Figure understanding data

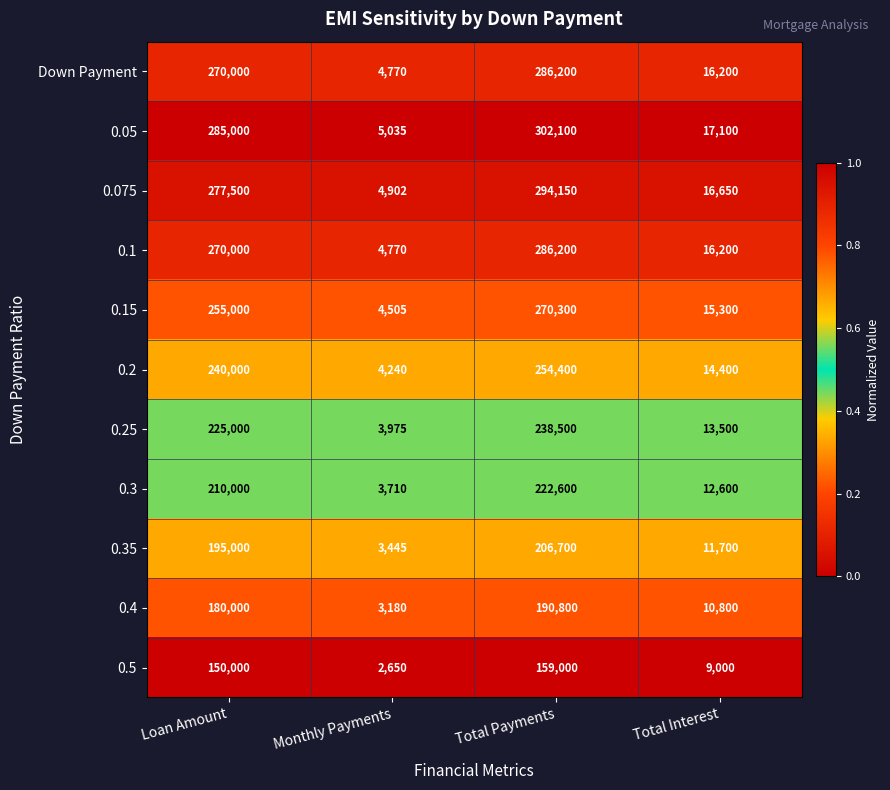

Which category has the highest value in the 0.2 series?

Total Payments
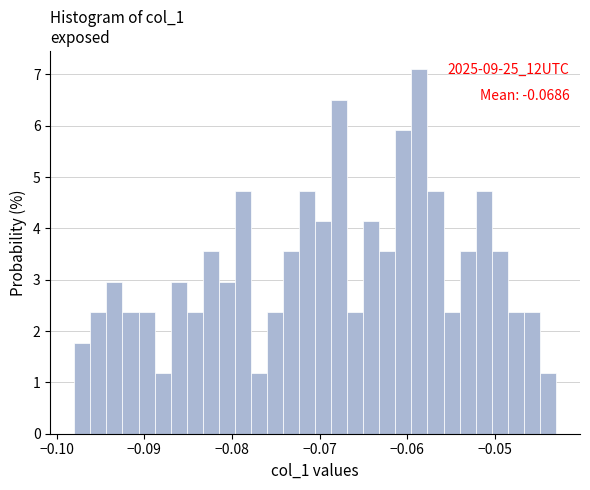

Read against the x-axis, roughly where is the centre of the tallest bar?

-0.059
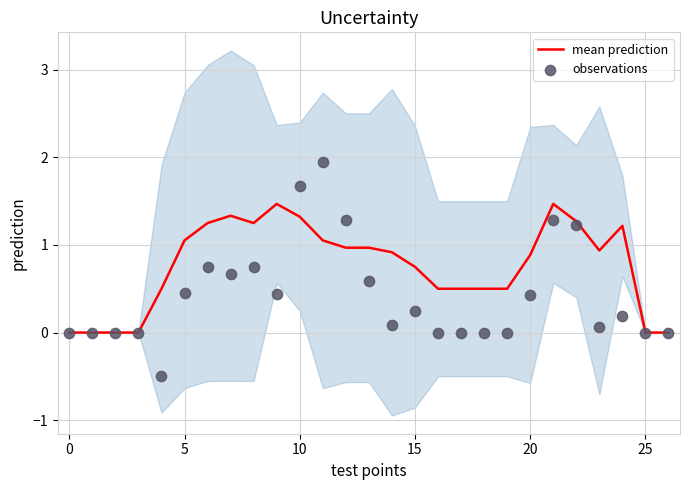

Which series reaches the maximum Y coordinate?

observations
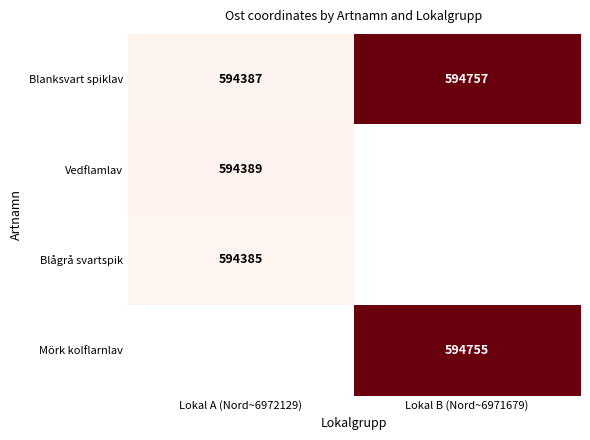

What is the difference between the highest and lowest values at Lokal B (Nord~6971679)?

2.0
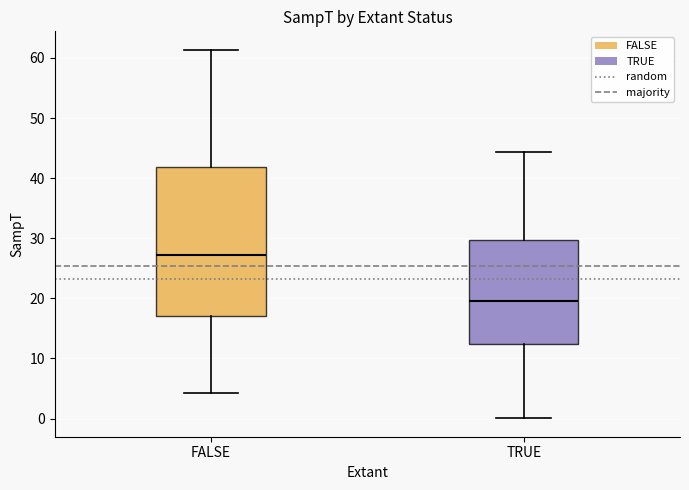

Reading left to right, read every box against the y-axis: the position of its median line, the range the box covers, and the ends of its whiskers. The values are not printed on the chart, so give them approximately, as read against the axis.

FALSE: median 27, box 17 to 42, whiskers 4 to 61
TRUE: median 20, box 12 to 30, whiskers 0 to 44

§ Work instruction: Update the data above by replacing "series" with "data series" wherever it occurs, with everything else unchanged. Omit the pictures from your answer.

§ Your solution:
Which category has the highest value in the 0.2 data series?

Total Payments

Read against the x-axis, roughly where is the centre of the tallest bar?

-0.059

Which data series reaches the maximum Y coordinate?

observations

What is the difference between the highest and lowest values at Lokal B (Nord~6971679)?

2.0

Reading left to right, read every box against the y-axis: the position of its median line, the range the box covers, and the ends of its whiskers. The values are not printed on the chart, so give them approximately, as read against the axis.

FALSE: median 27, box 17 to 42, whiskers 4 to 61
TRUE: median 20, box 12 to 30, whiskers 0 to 44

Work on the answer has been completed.